20. Dosya içeriğine göre borçlular Salih Ö. ve Ö. Gıda İhtiyaç Mad. Tur. İnş. Nak. Elek. Elektronik İth. İhr. San Tic. Ltd. Şti.nin yerleşim yeri adreslerinin Fethiye’de bulunduğu, takibe konu senetlerin ödeme yerinin de Fethiye olduğu anlaşılmaktadır.

21. Diğer taraftan, ihtiyati haciz kararı Antalya 3. Asliye Ticaret Mahkemesi tarafından verilmiş ise de, borçlu tarafından itiraz edilmesi üzerine Antalya 3. Asliye Ticaret Mahkemesinin 24.03.2011 tarihli kararı ile mahkemenin yetkisizliği nedeniyle ihtiyati haciz kararının kaldırılmasına karar vermiştir. Böylece takip dayanağı ihtiyati haciz kararı kaldırıldığından buna ilişkin yetki kuralına dayanma olanağı kalmamıştır. Nitekim Hukuk Genel Kurulunun 05.05.2004 tarihli ve 2004/12-260 Esas, 2004/249 Karar sayılı kararında da aynı sonuca varılmıştır.

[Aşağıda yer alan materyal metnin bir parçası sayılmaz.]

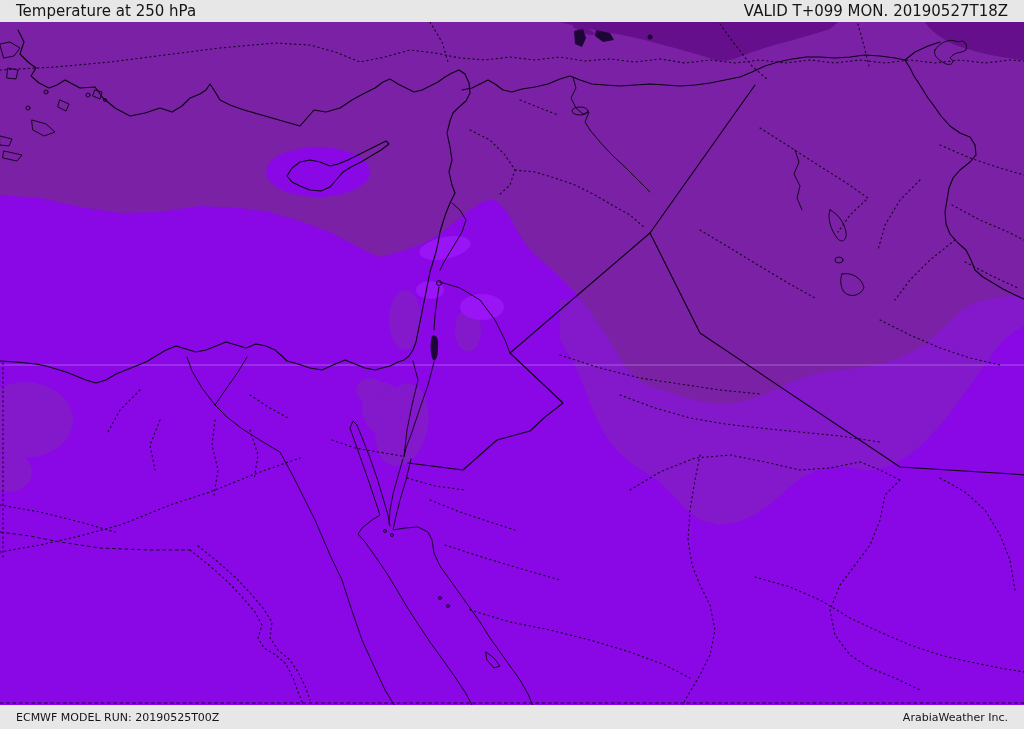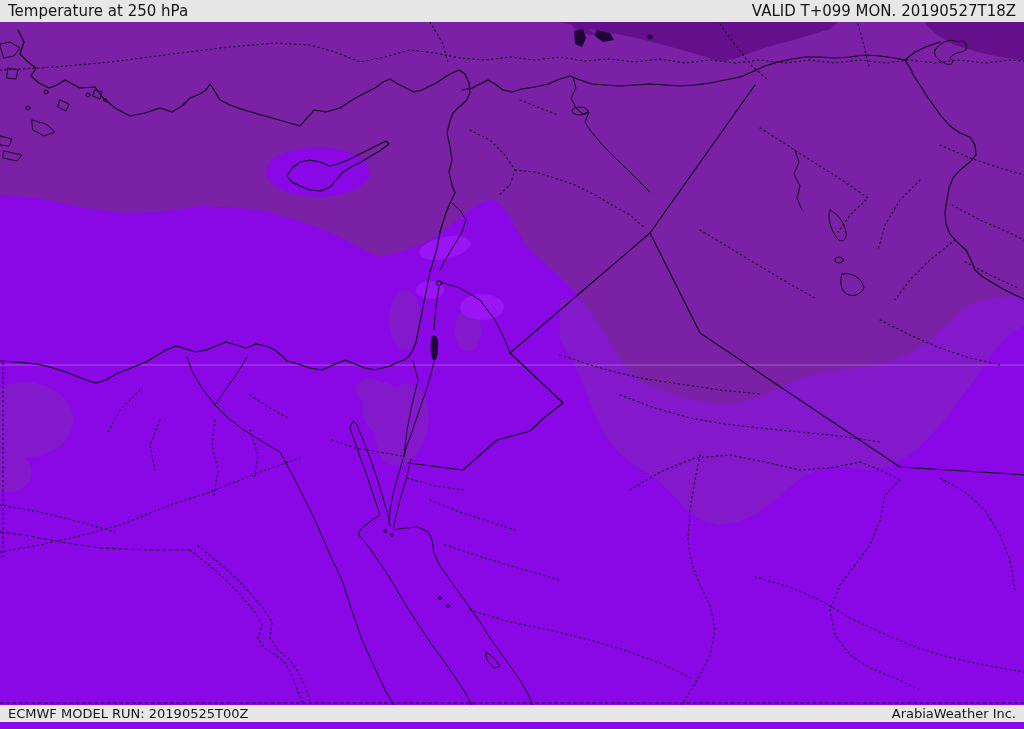"Temperature at 250 hPa" .bar { padding: 0 8px -> 0 16px }
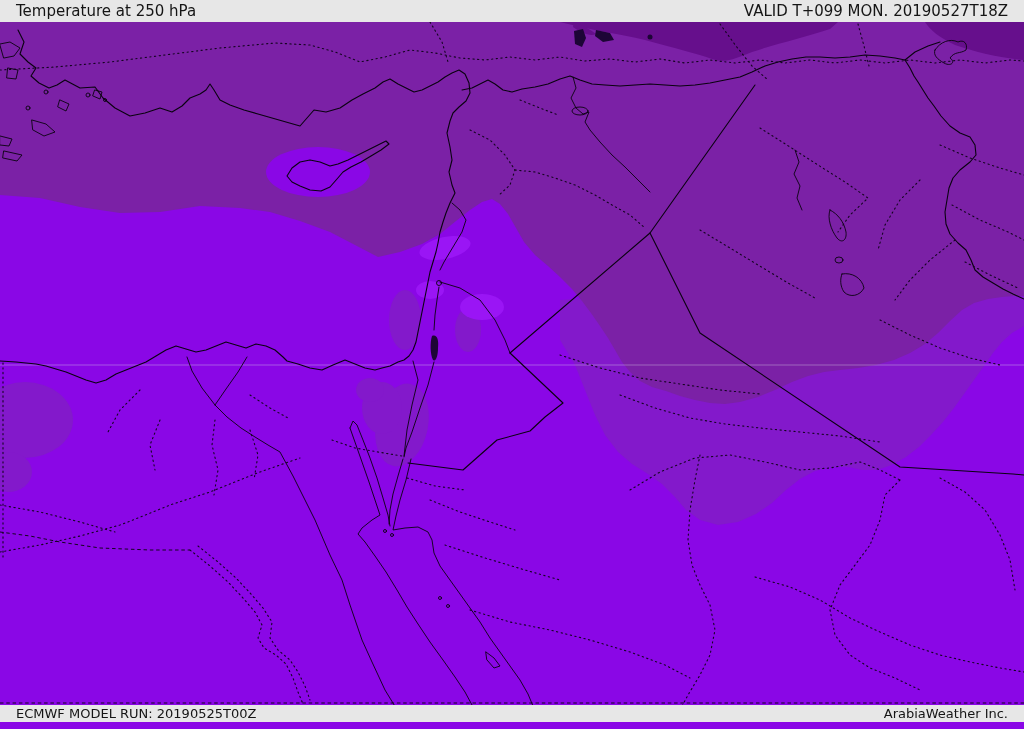"ECMWF MODEL RUN: 20190525T00Z" .bar.bottom { bottom: 7px -> 0; font-size: 13px -> 11px; height: 17px -> 24px }
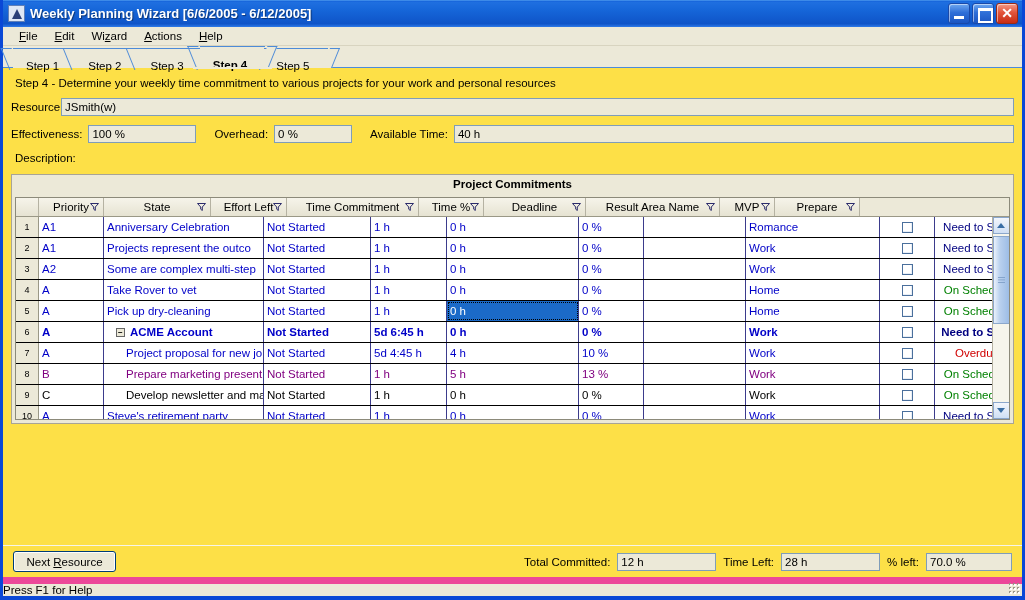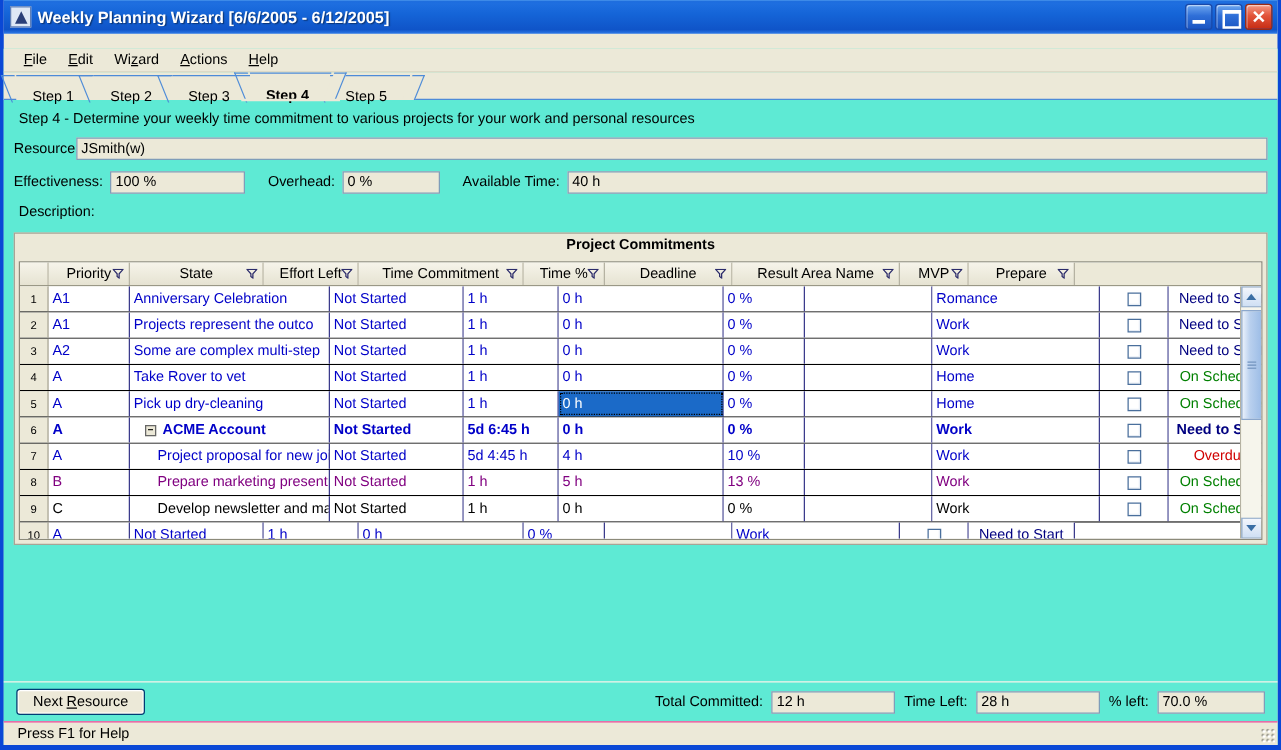"File" #client { background: #5eead4 -> #fde047; margin-top: 12px -> none }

22. Bu itibarla, icra takibinin yapıldığı Antalya ili borçlular için genel yetkili yer olmadığı gibi yetki itirazına konu ihtiyati haciz kararı da Mahkemenin karar tarihinden önce kaldırılmış olup icra takibi yetkisiz icra dairesinde başlatıldığından Mahkemece yetki itirazının kabulüne karar verilmesi gerekmektedir.

23. Öte yandan, itiraz tarihi 22.02.2011 olmasına rağmen direnmeye ilişkin karar başlığında 19.01.2012 olarak yazılması mahallinde düzeltilebilir maddi hata olarak değerlendirilmiş ve bozma nedeni yapılmamıştır.

24. Hâl böyle olunca Hukuk Genel Kurulunca da benimsenen Özel Daire bozma kararına uyulması gerekirken önceki kararda direnilmesi usul ve yasaya aykırıdır.

IV. KARAR

Açıklanan sebeplerle;

Borçlu vekilinin temyiz itirazlarının kabulü ile direnme kararının Özel Daire bozma kararında gösterilen nedenlerden dolayı BOZULMASINA,

İstek hâlinde temyiz peşin harcının yatırana geri verilmesine,

2004 sayılı İcra ve İflas Kanunu’na 5311 sayılı Kanun'un 29 uncu maddesi ile eklenen Geçici 7 nci maddesinin göndermesi ile uygulanması gereken İİK’nın 366/III üncü maddesi uyarınca kararın tebliğden itibaren on gün içerisinde karar düzeltme yolu açık olmak üzere,

26.04.2023 tarihinde oy birliğiyle karar verildi.